As histórias de vida chocam. Há a professora que trabalhava tanto a ponto de não ter tempo de perceber que já tinha quatro cânceres no corpo. Ou a do infarto que matou o professor que mal se alimentava ou dormia para dar conta do volume de trabalho. Fora depressão, patologias de pele, alteração da taxa de colesterol.
A fragilização da saúde física e mental dos docentes depois dos anos 90 é pura barbárie. “Essa intensificação irracional do ritmo de trabalho não respeita o sofrer e o prazer: é aí que surge a possibilidade do adoecimento”, diz Alzira.
Os elementos que deterioram a saúde dos docentes elencados na tese são: as parcerias público-privadas que não respeitam o ritmo das diferentes áreas de saber; a precarização das condições de trabalho que fazem coexistir na universidade setores de “primeiro e terceiro mundo”; um novo processo de trabalho que exige um profissional polivalente, adequado ao instrumental de novas mídias e ao novo perfil do aluno que se comporta como consumidor; a competição estrutural entre os pares; e os indicadores de produtividade estabelecidos por atores externos ao universo acadêmico. “Alguns elementos que geram o sofrimento já existiam, mas a maioria surge com o novo estilo de gestão da educação”, aponta Alzira.
Projeto deve seguir
Por enquanto, a reitoria ainda não procurou Alzira para estudar de que maneira a tese pode ajudar a proteger a saúde de seus quadros. A expectativa é que a pró-reitoria de Pessoal (PR-4) convide a doutora para conversar já que a professora Silvia Jardim, que faz parte da pró-reitoria, participou da banca.
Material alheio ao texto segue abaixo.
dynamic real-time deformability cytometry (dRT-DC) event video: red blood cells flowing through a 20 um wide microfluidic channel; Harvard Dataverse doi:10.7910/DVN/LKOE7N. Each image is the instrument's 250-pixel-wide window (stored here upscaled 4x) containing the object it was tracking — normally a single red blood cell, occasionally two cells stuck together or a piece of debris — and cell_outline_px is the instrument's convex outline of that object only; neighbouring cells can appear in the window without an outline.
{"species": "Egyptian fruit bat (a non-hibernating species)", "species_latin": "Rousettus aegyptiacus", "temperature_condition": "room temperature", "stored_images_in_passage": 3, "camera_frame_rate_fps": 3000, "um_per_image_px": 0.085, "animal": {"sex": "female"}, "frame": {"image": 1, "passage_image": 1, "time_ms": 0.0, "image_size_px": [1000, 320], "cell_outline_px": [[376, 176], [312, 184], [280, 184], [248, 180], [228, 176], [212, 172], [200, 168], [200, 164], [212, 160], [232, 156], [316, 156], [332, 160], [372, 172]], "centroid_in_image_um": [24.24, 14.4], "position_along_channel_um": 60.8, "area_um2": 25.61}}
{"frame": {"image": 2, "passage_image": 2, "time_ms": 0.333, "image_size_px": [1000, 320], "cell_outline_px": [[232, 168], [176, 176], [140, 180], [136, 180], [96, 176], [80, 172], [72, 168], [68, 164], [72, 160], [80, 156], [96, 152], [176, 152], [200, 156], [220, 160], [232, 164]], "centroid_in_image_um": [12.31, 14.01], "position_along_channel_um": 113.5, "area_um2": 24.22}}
Alzira listou três caminhos possíveis e complementares para entender mais a fundo o impacto na saúde dos docentes da UFRJ. Os dois primeiros são promover debates sobre eixos temáticos para sensibilizar a comunidade acadêmica e criar grupos de encontro para os professores vulnerabilizados e deprimidos. O outro é mais ousado. Fazer um estudo epidemiológico quantitativo abordando toda a comunidade docente. Assim seria possível saber quantos são, exatamente, os professores doentes. Os problemas da última proposta dão dois: o custo e a urgência. “O tempo de agora é o da denúncia, a situação é seriíssima”, concluiu a doutora.